Se a dedicatória escapa, ganha vida própria, vira protagonista do acaso alheio. Elizabeth Hazin falava ao telefone com uma colega que nunca encontrara pessoalmente. Na falta de papel para uma anotação, puxou um livro da estante. Aberto casualmente na última página, o exemplar levava a assinatura da pessoa que estava do outro lado da linha. Esse livro, perdido em um avião que ia do Rio de Janeiro para a Bahia, ainda percorreu caminhos maiores: foi parar no Recife e, comprado em uma loja de usados, hoje figura na casa de Elizabeth, em Brasília. Nem sempre tais coincidências são possíveis. Se uns donos de sebo preservam as dedicatórias, outros optam por apagá-las ou mesmo rasgar a página. Alguns só apagam os nomes. Assim a rasura, com ar de estrago na página, ganha um tanto de beleza: vira dedicatória de ninguém, pra qualquer um. Gilvan Ema, proprietário do Sebão, costuma apagar dedicatórias. Faz isso porque não gosta da situação constrangedora que é, para o escritor, encontrar ali um livro com seu autógrafo. Lembra a ocasião em que um famoso poeta da cidade achou, na prateleira, um livro seu que havia dedicado a um conhecido. Comprou-o na mesma hora e mandou de volta ao desparceiro. Bem humorado, Gilvan conta outra. Conferia alguns livros recém-adquiridos e, na página de rosto, a frase:

Nessa vida eu queria morrer igual a um rabo de vaca. Em cima de uma buceta O livreiro caiu na gargalhada. Um cliente que estava na loja, interessado, perguntou o que era. Acabou comprando o livro só por causa da anotação.

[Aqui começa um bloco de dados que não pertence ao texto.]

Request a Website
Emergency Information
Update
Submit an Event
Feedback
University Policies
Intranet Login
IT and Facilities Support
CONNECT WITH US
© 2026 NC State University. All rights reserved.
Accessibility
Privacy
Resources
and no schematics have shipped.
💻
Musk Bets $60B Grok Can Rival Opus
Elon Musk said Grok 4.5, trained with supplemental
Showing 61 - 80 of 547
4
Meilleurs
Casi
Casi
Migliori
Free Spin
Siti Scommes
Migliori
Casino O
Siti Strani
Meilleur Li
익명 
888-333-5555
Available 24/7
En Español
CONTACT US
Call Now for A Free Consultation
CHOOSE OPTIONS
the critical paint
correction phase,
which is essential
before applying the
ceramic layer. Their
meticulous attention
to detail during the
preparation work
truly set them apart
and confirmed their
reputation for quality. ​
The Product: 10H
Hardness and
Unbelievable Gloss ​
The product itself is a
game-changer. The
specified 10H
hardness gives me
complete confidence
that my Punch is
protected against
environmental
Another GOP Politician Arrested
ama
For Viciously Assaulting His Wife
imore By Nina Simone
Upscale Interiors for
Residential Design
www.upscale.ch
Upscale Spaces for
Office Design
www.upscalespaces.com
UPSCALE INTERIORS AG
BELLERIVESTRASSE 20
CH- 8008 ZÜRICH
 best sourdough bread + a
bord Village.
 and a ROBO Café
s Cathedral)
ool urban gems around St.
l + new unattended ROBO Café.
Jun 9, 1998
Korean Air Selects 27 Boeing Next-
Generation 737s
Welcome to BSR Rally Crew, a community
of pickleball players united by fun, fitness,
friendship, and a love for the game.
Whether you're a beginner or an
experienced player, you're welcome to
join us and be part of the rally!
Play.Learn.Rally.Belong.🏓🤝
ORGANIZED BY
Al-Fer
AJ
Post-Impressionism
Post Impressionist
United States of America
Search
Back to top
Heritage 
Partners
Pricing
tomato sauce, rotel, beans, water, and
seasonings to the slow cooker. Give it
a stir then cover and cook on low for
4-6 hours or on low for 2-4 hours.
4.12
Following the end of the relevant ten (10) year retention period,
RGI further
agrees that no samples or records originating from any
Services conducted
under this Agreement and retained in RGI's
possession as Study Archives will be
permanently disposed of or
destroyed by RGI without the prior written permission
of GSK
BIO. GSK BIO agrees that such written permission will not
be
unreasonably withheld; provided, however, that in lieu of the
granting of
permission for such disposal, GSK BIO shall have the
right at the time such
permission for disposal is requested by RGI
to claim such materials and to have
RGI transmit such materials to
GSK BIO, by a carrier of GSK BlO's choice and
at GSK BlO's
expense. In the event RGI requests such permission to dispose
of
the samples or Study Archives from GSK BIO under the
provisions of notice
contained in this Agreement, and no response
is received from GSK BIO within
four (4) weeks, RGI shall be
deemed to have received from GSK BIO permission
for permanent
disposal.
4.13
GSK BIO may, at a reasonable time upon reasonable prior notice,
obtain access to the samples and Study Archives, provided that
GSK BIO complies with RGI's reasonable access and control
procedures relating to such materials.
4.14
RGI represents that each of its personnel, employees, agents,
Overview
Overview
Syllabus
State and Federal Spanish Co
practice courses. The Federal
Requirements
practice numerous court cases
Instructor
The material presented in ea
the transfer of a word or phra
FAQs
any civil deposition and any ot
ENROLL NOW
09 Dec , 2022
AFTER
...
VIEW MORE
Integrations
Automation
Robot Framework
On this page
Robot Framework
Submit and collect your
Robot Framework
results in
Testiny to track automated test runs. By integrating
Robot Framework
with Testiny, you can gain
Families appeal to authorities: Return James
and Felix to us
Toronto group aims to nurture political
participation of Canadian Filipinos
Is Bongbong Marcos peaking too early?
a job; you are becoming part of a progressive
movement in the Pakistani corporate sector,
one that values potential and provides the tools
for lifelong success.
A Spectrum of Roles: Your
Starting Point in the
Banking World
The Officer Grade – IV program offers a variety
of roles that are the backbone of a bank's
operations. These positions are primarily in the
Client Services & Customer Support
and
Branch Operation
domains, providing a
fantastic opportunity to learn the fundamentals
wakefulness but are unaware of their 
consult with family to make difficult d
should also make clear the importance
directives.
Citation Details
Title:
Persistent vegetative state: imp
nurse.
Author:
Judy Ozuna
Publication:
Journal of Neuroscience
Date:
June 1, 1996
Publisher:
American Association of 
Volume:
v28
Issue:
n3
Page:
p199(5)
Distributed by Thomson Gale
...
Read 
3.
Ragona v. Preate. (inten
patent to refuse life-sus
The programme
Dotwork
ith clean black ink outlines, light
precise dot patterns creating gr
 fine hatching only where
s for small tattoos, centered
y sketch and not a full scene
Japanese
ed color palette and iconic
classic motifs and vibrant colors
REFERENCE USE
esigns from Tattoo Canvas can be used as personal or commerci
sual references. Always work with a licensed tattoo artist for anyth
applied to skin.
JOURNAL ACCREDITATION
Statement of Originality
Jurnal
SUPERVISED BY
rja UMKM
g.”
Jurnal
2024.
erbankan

A memória de um livro não guarda apenas dedicatórias. Vendidos – ou perdidos – porque o dono morreu, o dinheiro acabou, o uso já não interessa ou porque o amor, virado desprezo, prefere distância dos tempos de romance, os livros quase sempre chegam aos sebos carregando um tanto mais que as páginas. Ivan da Presença, dono do Quiosque Cultural, tem uma caixa povoada de etiquetas, fotografias e cartas. Vai escrever um livro sobre o assunto, um dia. Tem foto do glorioso time do Gama nos anos 80 – com a lembrança, na parte de trás, de alguém que, hoje senhor, era atleta; tem calendário maia; cartões com mensagens de amor; telefones perdidos; reflexões existenciais. Uma carta, redigida à máquina, tem recomendações a serem trazidas, do Recife, para Brasília. A urgência era tanta que o remetente até diz não poder esperar pelo correio, vai ao aeroporto ver se algum desconhecido leva a correspondência em tempo.

O curso da vida de um livro jamais se revela por inteiro. Deparar com esses fragmentos de histórias desperta interesse, curiosidade, imaginação. Quem não demora, um pouco que seja, tentando imaginar os eventos que acompanharam a frase ali escrita? Como nas melhores ficções, a realidade que se apresenta transforma em co-autor quem nela deseja aventurar-se. De mães para filhos, de professores para alunos, de amigos, desconhecidos, amantes. As dedicatórias, fragmentos de vidas correndo na páginaw, carimbam o livro de uma marca única: nenhum outro passou pelos mesmos olhos, foi presenteado ou comprado pelo mesmo motivo. E assim os livros, feito pessoas, não vivem nem repetem a mesma vida.